▶ _TASK DESCRIPTION_:
Copy nothing but the text: repeat each entry exactly and drop the images.

--

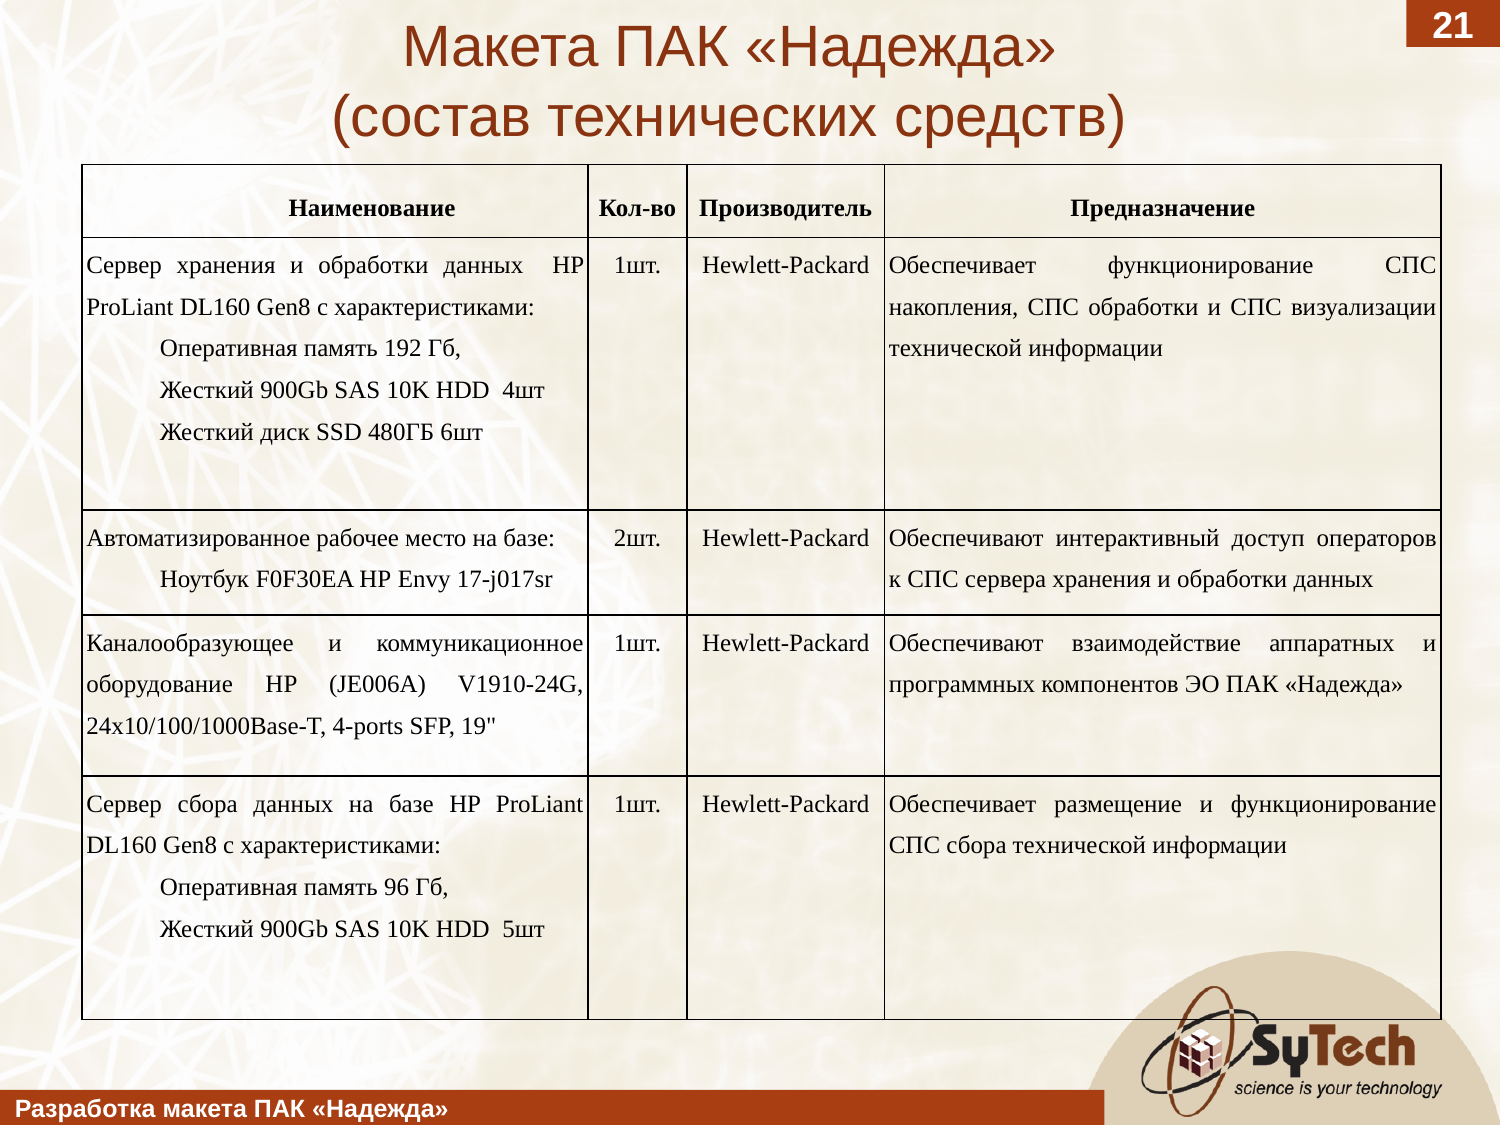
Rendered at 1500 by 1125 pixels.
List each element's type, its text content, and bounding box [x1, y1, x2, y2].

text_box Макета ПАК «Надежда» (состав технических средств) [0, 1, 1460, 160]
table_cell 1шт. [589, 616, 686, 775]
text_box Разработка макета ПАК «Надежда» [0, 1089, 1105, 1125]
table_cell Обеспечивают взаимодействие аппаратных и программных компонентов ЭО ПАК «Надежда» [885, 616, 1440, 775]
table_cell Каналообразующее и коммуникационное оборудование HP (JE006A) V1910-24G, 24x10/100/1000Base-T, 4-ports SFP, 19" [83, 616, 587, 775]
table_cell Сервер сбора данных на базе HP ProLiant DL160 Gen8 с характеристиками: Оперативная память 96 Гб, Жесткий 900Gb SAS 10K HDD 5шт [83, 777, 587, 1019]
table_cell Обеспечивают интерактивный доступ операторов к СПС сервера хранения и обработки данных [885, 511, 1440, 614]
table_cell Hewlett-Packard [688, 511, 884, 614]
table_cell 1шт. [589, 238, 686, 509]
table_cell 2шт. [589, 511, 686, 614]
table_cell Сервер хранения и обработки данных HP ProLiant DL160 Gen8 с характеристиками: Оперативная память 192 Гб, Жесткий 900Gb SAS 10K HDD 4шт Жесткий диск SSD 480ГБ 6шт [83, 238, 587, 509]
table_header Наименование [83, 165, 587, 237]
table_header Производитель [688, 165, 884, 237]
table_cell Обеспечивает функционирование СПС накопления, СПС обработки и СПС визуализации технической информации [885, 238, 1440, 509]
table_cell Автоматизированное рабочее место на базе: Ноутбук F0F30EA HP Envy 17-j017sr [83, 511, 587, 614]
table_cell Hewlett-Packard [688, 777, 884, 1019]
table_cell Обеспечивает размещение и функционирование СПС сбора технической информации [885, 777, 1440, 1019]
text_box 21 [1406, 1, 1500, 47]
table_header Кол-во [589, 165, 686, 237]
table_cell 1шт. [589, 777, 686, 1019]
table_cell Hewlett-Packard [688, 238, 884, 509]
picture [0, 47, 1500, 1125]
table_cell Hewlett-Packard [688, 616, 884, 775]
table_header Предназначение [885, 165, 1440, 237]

--

▶ _EXPECTED ANSWER_:
Rendered at 1500 by 1125 pixels.
List each element's type, its text content, and bounding box [x1, y1, x2, y2].

text_box Макета ПАК «Надежда» (состав технических средств) [0, 1, 1460, 160]
table_cell 1шт. [589, 616, 686, 775]
text_box Разработка макета ПАК «Надежда» [0, 1089, 1105, 1125]
table_cell Обеспечивают взаимодействие аппаратных и программных компонентов ЭО ПАК «Надежда» [885, 616, 1440, 775]
table_cell Каналообразующее и коммуникационное оборудование HP (JE006A) V1910-24G, 24x10/100/1000Base-T, 4-ports SFP, 19" [83, 616, 587, 775]
table_cell Сервер сбора данных на базе HP ProLiant DL160 Gen8 с характеристиками: Оперативная память 96 Гб, Жесткий 900Gb SAS 10K HDD 5шт [83, 777, 587, 1019]
table_cell Обеспечивают интерактивный доступ операторов к СПС сервера хранения и обработки данных [885, 511, 1440, 614]
table_cell Hewlett-Packard [688, 511, 884, 614]
table_cell 1шт. [589, 238, 686, 509]
table_cell 2шт. [589, 511, 686, 614]
table_cell Сервер хранения и обработки данных HP ProLiant DL160 Gen8 с характеристиками: Оперативная память 192 Гб, Жесткий 900Gb SAS 10K HDD 4шт Жесткий диск SSD 480ГБ 6шт [83, 238, 587, 509]
table_header Наименование [83, 165, 587, 237]
table_header Производитель [688, 165, 884, 237]
table_cell Обеспечивает функционирование СПС накопления, СПС обработки и СПС визуализации технической информации [885, 238, 1440, 509]
table_cell Автоматизированное рабочее место на базе: Ноутбук F0F30EA HP Envy 17-j017sr [83, 511, 587, 614]
table_cell Hewlett-Packard [688, 777, 884, 1019]
table_cell Обеспечивает размещение и функционирование СПС сбора технической информации [885, 777, 1440, 1019]
text_box 21 [1406, 1, 1500, 47]
table_header Кол-во [589, 165, 686, 237]
table_cell 1шт. [589, 777, 686, 1019]
table_cell Hewlett-Packard [688, 238, 884, 509]
picture [0, 47, 1500, 1125]
table_cell Hewlett-Packard [688, 616, 884, 775]
table_header Предназначение [885, 165, 1440, 237]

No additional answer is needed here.